# DATASET
#####

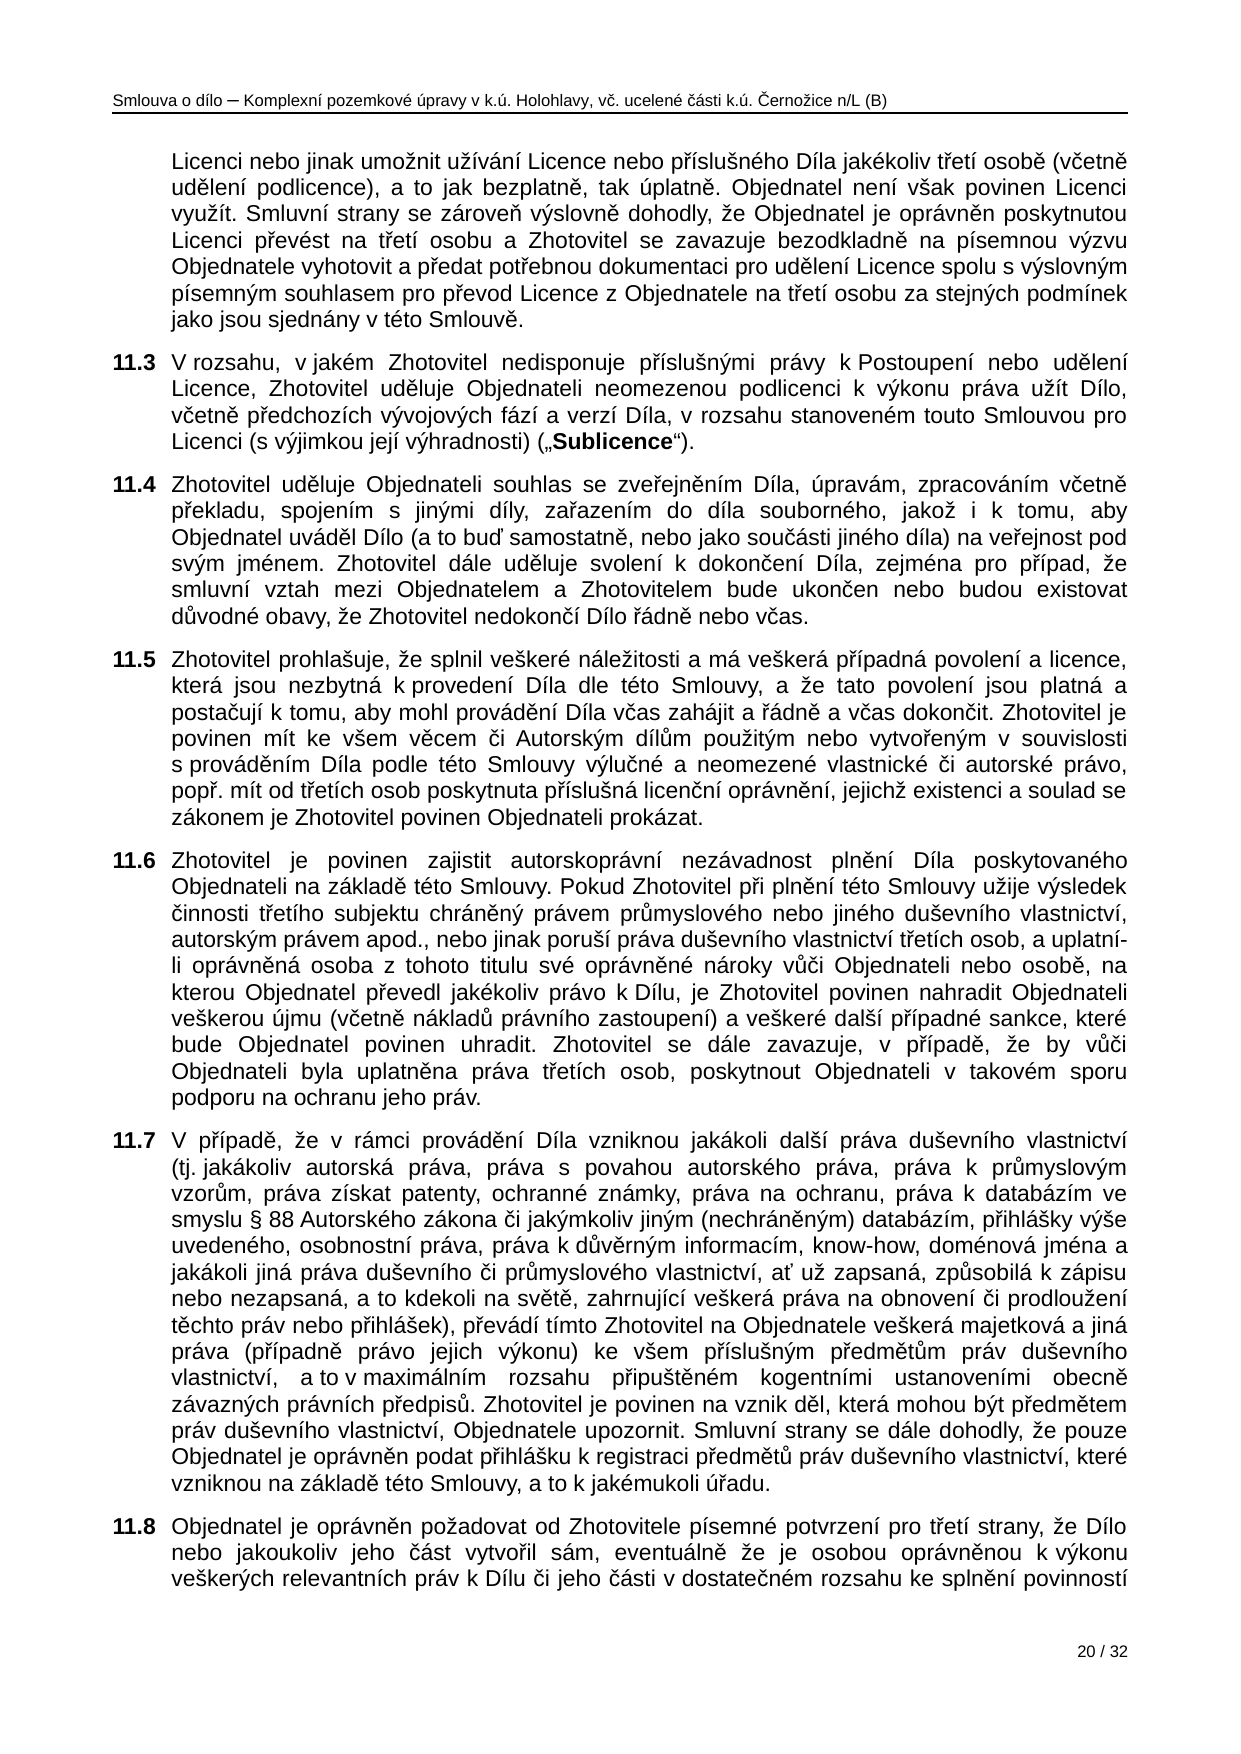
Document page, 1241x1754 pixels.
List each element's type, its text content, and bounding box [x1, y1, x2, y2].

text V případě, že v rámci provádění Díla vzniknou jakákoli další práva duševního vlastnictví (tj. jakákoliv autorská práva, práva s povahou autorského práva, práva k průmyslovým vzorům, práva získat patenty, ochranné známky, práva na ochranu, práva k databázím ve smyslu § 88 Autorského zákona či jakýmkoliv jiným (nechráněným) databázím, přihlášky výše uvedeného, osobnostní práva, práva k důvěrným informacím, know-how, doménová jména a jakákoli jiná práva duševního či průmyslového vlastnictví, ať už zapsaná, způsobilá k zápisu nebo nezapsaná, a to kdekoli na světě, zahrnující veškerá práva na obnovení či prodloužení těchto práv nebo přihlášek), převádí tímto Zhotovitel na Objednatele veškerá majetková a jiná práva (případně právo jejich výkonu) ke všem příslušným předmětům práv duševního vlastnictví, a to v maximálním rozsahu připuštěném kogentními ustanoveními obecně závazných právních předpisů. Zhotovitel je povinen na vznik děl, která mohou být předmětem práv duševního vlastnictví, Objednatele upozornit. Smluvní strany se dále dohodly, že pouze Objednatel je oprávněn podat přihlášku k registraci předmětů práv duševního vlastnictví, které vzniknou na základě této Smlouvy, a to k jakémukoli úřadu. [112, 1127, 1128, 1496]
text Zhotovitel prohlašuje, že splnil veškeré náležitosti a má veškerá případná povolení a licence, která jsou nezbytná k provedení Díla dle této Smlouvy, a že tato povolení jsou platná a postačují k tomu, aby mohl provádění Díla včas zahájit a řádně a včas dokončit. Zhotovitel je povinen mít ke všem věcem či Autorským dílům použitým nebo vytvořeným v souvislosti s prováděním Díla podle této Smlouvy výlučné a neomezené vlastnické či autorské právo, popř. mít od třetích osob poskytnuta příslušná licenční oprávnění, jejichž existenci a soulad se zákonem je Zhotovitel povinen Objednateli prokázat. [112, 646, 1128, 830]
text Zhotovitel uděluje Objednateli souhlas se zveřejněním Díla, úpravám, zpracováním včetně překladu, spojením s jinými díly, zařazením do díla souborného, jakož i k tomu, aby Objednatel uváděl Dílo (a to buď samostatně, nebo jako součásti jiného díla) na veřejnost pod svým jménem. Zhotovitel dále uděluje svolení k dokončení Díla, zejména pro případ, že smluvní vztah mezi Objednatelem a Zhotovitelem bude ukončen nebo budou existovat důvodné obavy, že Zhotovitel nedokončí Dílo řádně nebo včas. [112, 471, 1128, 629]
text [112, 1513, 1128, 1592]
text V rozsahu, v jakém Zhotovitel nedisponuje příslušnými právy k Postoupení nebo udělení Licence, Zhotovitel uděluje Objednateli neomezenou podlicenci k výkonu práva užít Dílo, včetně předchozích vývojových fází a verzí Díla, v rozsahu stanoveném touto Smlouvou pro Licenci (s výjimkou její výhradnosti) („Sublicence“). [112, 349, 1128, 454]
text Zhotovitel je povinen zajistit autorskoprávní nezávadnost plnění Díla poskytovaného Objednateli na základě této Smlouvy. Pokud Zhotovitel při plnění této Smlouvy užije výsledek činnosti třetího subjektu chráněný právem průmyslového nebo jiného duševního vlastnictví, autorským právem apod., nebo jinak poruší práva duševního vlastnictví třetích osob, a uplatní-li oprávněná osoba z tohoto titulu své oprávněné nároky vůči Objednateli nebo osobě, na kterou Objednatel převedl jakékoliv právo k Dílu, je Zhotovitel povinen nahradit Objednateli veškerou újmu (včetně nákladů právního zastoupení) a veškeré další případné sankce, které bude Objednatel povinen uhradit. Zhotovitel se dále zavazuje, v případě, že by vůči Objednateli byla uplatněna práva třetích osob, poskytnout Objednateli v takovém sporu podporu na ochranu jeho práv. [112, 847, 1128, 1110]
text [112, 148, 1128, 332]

#####

# WORK INSTRUCTION
Transcribe all the lines above exactly; any image among them is skipped.

# TASK RESULT
Document page, 1241x1754 pixels.
List each element's type, its text content, and bounding box [x1, y1, x2, y2].

text V případě, že v rámci provádění Díla vzniknou jakákoli další práva duševního vlastnictví (tj. jakákoliv autorská práva, práva s povahou autorského práva, práva k průmyslovým vzorům, práva získat patenty, ochranné známky, práva na ochranu, práva k databázím ve smyslu § 88 Autorského zákona či jakýmkoliv jiným (nechráněným) databázím, přihlášky výše uvedeného, osobnostní práva, práva k důvěrným informacím, know-how, doménová jména a jakákoli jiná práva duševního či průmyslového vlastnictví, ať už zapsaná, způsobilá k zápisu nebo nezapsaná, a to kdekoli na světě, zahrnující veškerá práva na obnovení či prodloužení těchto práv nebo přihlášek), převádí tímto Zhotovitel na Objednatele veškerá majetková a jiná práva (případně právo jejich výkonu) ke všem příslušným předmětům práv duševního vlastnictví, a to v maximálním rozsahu připuštěném kogentními ustanoveními obecně závazných právních předpisů. Zhotovitel je povinen na vznik děl, která mohou být předmětem práv duševního vlastnictví, Objednatele upozornit. Smluvní strany se dále dohodly, že pouze Objednatel je oprávněn podat přihlášku k registraci předmětů práv duševního vlastnictví, které vzniknou na základě této Smlouvy, a to k jakémukoli úřadu. [112, 1127, 1128, 1496]
text Zhotovitel prohlašuje, že splnil veškeré náležitosti a má veškerá případná povolení a licence, která jsou nezbytná k provedení Díla dle této Smlouvy, a že tato povolení jsou platná a postačují k tomu, aby mohl provádění Díla včas zahájit a řádně a včas dokončit. Zhotovitel je povinen mít ke všem věcem či Autorským dílům použitým nebo vytvořeným v souvislosti s prováděním Díla podle této Smlouvy výlučné a neomezené vlastnické či autorské právo, popř. mít od třetích osob poskytnuta příslušná licenční oprávnění, jejichž existenci a soulad se zákonem je Zhotovitel povinen Objednateli prokázat. [112, 646, 1128, 830]
text Zhotovitel uděluje Objednateli souhlas se zveřejněním Díla, úpravám, zpracováním včetně překladu, spojením s jinými díly, zařazením do díla souborného, jakož i k tomu, aby Objednatel uváděl Dílo (a to buď samostatně, nebo jako součásti jiného díla) na veřejnost pod svým jménem. Zhotovitel dále uděluje svolení k dokončení Díla, zejména pro případ, že smluvní vztah mezi Objednatelem a Zhotovitelem bude ukončen nebo budou existovat důvodné obavy, že Zhotovitel nedokončí Dílo řádně nebo včas. [112, 471, 1128, 629]
text [112, 1513, 1128, 1592]
text V rozsahu, v jakém Zhotovitel nedisponuje příslušnými právy k Postoupení nebo udělení Licence, Zhotovitel uděluje Objednateli neomezenou podlicenci k výkonu práva užít Dílo, včetně předchozích vývojových fází a verzí Díla, v rozsahu stanoveném touto Smlouvou pro Licenci (s výjimkou její výhradnosti) („Sublicence“). [112, 349, 1128, 454]
text Zhotovitel je povinen zajistit autorskoprávní nezávadnost plnění Díla poskytovaného Objednateli na základě této Smlouvy. Pokud Zhotovitel při plnění této Smlouvy užije výsledek činnosti třetího subjektu chráněný právem průmyslového nebo jiného duševního vlastnictví, autorským právem apod., nebo jinak poruší práva duševního vlastnictví třetích osob, a uplatní-li oprávněná osoba z tohoto titulu své oprávněné nároky vůči Objednateli nebo osobě, na kterou Objednatel převedl jakékoliv právo k Dílu, je Zhotovitel povinen nahradit Objednateli veškerou újmu (včetně nákladů právního zastoupení) a veškeré další případné sankce, které bude Objednatel povinen uhradit. Zhotovitel se dále zavazuje, v případě, že by vůči Objednateli byla uplatněna práva třetích osob, poskytnout Objednateli v takovém sporu podporu na ochranu jeho práv. [112, 847, 1128, 1110]
text [112, 148, 1128, 332]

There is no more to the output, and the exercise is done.